* [Exercise set]
A) Answer these about the passage on Novell, Microsoft and the GPL:
(i) What do Novell and Microsoft license back and forth?
(ii) What is Novell betting the house on?
(iii) How much coverage do you get when you download some random GPL project from the net?
B) Carry on the passage on Novell, Microsoft and the GPL, starting after its final sentence.

* [Selected extract]
The latter cannot make a business out of the same practices
as they know they leave themselves open to large legal
problems. The former don't ultimately have to care too much
if every piece of software they own infringes patents as they
can usually dump it pretty easily and move on; the latter
could go out of business if acore technology is found to
infringe on patents held by others and are unable to finagle
a good deal, so will tend to stay away if there are potential
indemnification issues. The former will focus on the
*intent* of the GPL, the latter on its *legal standing*.

* Novell, like Sun before them, have had agreements with
Microsoft for years covering different technologies, e.g.
Novell and Microsoft license back and forth on their
directory services and related technologies. This is a
normal fact of life in businesses.

* Microsoft cannot wrest control of any GPL through its
agreement with Novell, the GPL has *legally* proven itself
in this regard.

* If Novell decides in a few years to give up on Linux
(which it won't do, its betting the house on using it as a
foundation for its commercial products), there's nothing to
stop SuSE users from migrating to another distribution;
Novell's actions cannot kill GPL code as, as mentioned
before, it is perpetual.

* If you hire a contractor to build some project for you,
are they going to give you legal coverage should the system
end up having legal (IP) issues? When you buy a software
product off a shelf you do, however, tend to be covered.
When you download some random GPL project from the net you
are given *0* coverage, your ass-ets are your own to cover.

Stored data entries
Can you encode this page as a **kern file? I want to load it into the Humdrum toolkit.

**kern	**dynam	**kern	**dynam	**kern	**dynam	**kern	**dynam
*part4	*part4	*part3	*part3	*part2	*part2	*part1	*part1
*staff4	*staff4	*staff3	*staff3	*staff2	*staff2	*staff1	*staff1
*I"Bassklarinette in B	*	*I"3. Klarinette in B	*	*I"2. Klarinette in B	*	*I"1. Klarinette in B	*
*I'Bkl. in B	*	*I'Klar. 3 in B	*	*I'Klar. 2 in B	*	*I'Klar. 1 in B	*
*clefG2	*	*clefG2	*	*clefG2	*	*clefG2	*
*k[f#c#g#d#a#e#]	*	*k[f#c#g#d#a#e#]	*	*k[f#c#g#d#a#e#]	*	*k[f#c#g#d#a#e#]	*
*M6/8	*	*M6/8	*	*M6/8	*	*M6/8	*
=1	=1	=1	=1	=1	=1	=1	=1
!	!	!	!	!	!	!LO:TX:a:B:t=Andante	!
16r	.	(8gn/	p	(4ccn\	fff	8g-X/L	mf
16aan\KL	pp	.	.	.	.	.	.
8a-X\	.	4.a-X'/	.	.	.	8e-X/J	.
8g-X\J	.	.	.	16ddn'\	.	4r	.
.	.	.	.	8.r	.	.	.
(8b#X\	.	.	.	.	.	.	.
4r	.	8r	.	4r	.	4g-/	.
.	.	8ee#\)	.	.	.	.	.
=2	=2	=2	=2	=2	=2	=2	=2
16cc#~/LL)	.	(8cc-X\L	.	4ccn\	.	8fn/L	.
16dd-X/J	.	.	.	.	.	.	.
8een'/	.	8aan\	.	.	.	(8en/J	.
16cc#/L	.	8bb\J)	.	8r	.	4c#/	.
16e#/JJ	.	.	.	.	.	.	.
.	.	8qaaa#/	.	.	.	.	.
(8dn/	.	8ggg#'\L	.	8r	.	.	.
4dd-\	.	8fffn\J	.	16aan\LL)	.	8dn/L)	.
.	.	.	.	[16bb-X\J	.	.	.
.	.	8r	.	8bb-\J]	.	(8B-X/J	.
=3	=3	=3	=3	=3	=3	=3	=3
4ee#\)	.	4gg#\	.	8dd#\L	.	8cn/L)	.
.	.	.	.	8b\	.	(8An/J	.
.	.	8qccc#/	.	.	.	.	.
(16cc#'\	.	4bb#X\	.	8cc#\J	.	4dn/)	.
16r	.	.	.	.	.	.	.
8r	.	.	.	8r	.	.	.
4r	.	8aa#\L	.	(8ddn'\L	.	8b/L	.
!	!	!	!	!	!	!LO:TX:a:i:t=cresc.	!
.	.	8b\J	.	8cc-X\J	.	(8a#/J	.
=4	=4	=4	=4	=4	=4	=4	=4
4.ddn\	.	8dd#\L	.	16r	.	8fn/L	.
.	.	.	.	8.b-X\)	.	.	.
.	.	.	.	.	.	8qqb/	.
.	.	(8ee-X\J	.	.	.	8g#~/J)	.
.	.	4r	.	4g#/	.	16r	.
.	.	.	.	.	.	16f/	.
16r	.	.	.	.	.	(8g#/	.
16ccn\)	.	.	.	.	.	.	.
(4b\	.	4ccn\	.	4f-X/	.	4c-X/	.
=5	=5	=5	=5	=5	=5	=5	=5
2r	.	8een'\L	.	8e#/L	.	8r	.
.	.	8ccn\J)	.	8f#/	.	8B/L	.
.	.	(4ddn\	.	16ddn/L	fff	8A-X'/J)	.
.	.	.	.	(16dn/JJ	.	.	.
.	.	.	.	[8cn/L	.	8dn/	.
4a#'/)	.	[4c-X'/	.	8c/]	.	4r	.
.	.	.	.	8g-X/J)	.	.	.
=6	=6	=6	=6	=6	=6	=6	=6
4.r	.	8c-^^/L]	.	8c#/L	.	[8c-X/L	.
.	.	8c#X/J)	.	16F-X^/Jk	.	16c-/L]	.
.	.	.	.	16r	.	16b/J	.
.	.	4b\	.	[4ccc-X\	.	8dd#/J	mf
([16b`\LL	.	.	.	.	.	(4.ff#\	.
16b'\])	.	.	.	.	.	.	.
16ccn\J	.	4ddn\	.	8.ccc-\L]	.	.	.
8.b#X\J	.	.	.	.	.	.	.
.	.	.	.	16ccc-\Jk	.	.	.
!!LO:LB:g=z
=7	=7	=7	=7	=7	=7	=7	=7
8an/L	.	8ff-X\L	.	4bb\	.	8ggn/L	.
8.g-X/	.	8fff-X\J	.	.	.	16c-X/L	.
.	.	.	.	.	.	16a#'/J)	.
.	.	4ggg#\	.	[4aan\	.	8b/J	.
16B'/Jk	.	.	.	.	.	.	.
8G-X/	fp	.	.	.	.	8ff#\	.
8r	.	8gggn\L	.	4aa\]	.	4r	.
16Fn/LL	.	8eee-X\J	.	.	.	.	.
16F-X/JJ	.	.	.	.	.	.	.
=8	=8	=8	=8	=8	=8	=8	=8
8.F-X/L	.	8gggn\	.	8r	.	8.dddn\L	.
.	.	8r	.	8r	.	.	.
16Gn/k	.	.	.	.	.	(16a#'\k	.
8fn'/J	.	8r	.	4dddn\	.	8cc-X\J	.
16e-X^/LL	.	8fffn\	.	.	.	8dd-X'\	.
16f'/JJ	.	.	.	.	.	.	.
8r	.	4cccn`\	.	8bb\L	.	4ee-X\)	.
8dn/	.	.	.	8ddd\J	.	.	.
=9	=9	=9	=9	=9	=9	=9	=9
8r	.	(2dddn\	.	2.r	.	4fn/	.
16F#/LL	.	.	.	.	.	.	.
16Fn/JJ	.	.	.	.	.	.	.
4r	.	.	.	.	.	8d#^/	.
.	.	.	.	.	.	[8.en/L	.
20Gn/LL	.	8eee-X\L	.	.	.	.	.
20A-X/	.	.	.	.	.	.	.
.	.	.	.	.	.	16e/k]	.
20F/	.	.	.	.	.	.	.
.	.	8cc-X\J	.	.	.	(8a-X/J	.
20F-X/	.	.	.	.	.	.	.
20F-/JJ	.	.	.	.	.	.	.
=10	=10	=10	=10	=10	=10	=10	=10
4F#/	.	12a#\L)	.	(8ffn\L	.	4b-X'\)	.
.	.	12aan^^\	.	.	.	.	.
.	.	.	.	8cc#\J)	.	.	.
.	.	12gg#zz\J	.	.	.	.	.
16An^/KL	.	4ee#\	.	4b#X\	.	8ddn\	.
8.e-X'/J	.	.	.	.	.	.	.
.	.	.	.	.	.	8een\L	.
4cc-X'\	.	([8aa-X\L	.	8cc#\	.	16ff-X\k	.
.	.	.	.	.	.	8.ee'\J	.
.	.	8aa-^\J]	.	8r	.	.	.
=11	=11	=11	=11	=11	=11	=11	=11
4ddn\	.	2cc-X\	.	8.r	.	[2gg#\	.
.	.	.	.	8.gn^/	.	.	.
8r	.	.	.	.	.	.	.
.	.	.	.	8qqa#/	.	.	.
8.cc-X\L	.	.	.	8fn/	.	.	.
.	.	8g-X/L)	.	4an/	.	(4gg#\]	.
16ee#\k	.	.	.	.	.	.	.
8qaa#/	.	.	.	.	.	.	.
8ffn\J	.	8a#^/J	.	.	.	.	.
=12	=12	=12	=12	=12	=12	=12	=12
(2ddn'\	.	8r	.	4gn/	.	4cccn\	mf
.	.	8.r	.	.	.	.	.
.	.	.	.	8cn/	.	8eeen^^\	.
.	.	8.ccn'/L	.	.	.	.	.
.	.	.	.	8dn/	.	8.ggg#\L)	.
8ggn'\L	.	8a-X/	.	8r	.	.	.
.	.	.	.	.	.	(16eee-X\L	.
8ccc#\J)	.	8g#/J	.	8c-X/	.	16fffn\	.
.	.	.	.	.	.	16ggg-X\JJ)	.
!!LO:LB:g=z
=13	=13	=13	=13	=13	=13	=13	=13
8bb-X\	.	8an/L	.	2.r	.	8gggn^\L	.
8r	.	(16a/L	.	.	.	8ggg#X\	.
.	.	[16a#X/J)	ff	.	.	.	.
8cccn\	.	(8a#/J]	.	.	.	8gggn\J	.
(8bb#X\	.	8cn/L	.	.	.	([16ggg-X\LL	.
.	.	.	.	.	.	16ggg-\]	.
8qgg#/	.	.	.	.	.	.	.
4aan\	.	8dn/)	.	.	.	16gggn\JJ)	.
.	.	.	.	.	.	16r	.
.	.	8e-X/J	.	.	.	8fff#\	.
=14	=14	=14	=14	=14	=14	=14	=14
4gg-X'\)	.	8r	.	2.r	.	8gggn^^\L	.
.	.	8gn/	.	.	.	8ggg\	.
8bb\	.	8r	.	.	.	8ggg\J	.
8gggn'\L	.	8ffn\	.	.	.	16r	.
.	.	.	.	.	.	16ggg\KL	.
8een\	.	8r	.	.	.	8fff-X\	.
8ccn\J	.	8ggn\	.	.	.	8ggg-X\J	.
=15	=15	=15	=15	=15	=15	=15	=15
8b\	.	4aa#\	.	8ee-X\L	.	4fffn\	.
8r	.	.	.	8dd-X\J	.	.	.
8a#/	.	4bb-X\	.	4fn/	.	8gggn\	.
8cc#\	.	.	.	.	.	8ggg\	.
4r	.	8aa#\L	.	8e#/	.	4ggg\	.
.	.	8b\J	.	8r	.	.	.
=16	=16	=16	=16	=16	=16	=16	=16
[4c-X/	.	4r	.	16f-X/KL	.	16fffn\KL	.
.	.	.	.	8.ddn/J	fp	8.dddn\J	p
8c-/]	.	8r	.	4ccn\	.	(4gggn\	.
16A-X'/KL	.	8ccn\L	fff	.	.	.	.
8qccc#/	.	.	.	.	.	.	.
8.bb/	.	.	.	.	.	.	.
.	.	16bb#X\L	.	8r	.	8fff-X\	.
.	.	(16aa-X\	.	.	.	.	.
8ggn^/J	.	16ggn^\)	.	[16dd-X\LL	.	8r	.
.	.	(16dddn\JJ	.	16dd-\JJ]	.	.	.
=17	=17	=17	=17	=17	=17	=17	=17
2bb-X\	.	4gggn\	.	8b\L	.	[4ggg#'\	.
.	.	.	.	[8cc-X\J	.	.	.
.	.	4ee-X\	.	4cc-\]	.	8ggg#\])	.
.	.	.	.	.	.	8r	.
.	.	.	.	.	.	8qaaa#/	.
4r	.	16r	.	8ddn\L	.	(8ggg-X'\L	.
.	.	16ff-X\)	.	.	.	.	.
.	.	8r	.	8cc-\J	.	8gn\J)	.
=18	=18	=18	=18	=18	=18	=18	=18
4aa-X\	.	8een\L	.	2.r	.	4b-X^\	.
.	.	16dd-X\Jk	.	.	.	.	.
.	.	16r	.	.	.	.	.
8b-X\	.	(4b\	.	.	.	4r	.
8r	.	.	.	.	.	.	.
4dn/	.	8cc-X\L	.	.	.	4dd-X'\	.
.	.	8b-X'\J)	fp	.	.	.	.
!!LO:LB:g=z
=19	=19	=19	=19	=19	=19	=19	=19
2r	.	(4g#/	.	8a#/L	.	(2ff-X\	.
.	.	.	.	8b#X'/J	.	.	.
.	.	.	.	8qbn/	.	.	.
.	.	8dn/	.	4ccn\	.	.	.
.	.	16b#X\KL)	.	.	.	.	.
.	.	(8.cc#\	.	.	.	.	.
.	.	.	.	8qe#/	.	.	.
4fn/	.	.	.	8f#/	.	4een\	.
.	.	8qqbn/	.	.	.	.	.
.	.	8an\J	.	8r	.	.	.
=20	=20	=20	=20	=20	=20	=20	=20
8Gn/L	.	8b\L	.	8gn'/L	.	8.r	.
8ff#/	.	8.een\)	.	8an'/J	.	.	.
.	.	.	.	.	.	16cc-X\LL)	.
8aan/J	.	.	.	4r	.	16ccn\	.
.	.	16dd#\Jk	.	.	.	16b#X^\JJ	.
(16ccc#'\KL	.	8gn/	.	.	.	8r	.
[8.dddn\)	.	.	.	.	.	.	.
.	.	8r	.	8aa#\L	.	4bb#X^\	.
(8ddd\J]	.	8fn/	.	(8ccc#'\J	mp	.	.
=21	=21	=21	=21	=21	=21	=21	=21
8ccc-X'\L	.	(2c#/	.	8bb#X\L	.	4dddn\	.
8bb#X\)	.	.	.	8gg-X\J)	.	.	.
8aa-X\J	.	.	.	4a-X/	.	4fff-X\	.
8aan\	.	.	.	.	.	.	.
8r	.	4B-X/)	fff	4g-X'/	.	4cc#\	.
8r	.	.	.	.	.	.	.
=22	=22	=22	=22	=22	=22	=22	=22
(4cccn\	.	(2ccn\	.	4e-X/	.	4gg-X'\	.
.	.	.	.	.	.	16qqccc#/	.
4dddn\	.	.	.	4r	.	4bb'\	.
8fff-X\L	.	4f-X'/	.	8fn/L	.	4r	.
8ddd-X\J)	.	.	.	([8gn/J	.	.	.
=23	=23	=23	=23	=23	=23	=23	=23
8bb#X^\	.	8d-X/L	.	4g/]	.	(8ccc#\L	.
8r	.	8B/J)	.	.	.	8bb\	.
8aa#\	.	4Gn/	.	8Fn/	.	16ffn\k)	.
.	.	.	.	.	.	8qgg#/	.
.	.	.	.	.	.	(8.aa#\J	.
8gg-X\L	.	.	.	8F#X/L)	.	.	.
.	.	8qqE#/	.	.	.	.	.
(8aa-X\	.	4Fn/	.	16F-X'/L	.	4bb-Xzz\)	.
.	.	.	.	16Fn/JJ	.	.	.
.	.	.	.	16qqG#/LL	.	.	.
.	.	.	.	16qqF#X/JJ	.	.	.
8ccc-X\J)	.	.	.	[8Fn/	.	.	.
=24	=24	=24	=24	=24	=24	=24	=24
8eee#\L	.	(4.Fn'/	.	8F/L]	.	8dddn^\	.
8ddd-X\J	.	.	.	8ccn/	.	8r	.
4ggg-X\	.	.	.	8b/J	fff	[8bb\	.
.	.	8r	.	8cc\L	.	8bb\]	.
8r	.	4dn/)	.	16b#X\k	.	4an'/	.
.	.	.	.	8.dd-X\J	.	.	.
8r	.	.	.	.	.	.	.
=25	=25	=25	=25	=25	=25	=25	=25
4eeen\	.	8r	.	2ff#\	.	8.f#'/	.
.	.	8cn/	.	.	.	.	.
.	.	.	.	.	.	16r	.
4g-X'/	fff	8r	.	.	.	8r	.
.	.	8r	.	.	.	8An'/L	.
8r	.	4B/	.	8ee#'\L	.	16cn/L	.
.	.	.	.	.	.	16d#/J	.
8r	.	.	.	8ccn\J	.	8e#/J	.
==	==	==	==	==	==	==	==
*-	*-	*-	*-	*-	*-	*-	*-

* [Outputs by task]
A)
(i) Their directory services and related technologies.
(ii) Using Linux as a foundation for its commercial products.
(iii) None; you are given 0 coverage.

B)
* Novell have grateously decided that they wish to protect
their customers from intellectual property infringements that
may occur regarding any products/code they sell, including
code that their own developers may have never seen but is
shipped as part of their SuSE distribution. As mentioned
above, it won't affect Joe Schmo, but companies that need
this legal indemnification will latch onto it.

And also...

* The media loves a fight and a great way of creating one is
to stir up some vocal fans who'll cause a schmidt-storm. The
OSS gang are an excitable lot, especially when some of the
'old enemies' are involved, mainly Microsoft. Through the
terms "Microsoft", "agreement" and "Linux company" in a
sentence and you're bound to get large numbers of visitors
to your blog and magazine sales.

So you're saying that you smell bad blood on the Novell-MSFT
deal and the indemnification proclamation, but there's an
aspect to it that most people (yourself included apparently)
don't consider and is at the heart of it. Meanwhile MSFT
get a free lunch because it may weaken a competitor (Novell
are one of MSFT's main competitors in the directory services
and network management space, never mind SuSE) and it
continues to feed the (heavily marketed by MSFT) average
corporate executive's view that the "Linux bunch" (i.e. the
OSS world) are just a bunch of sniveling babies.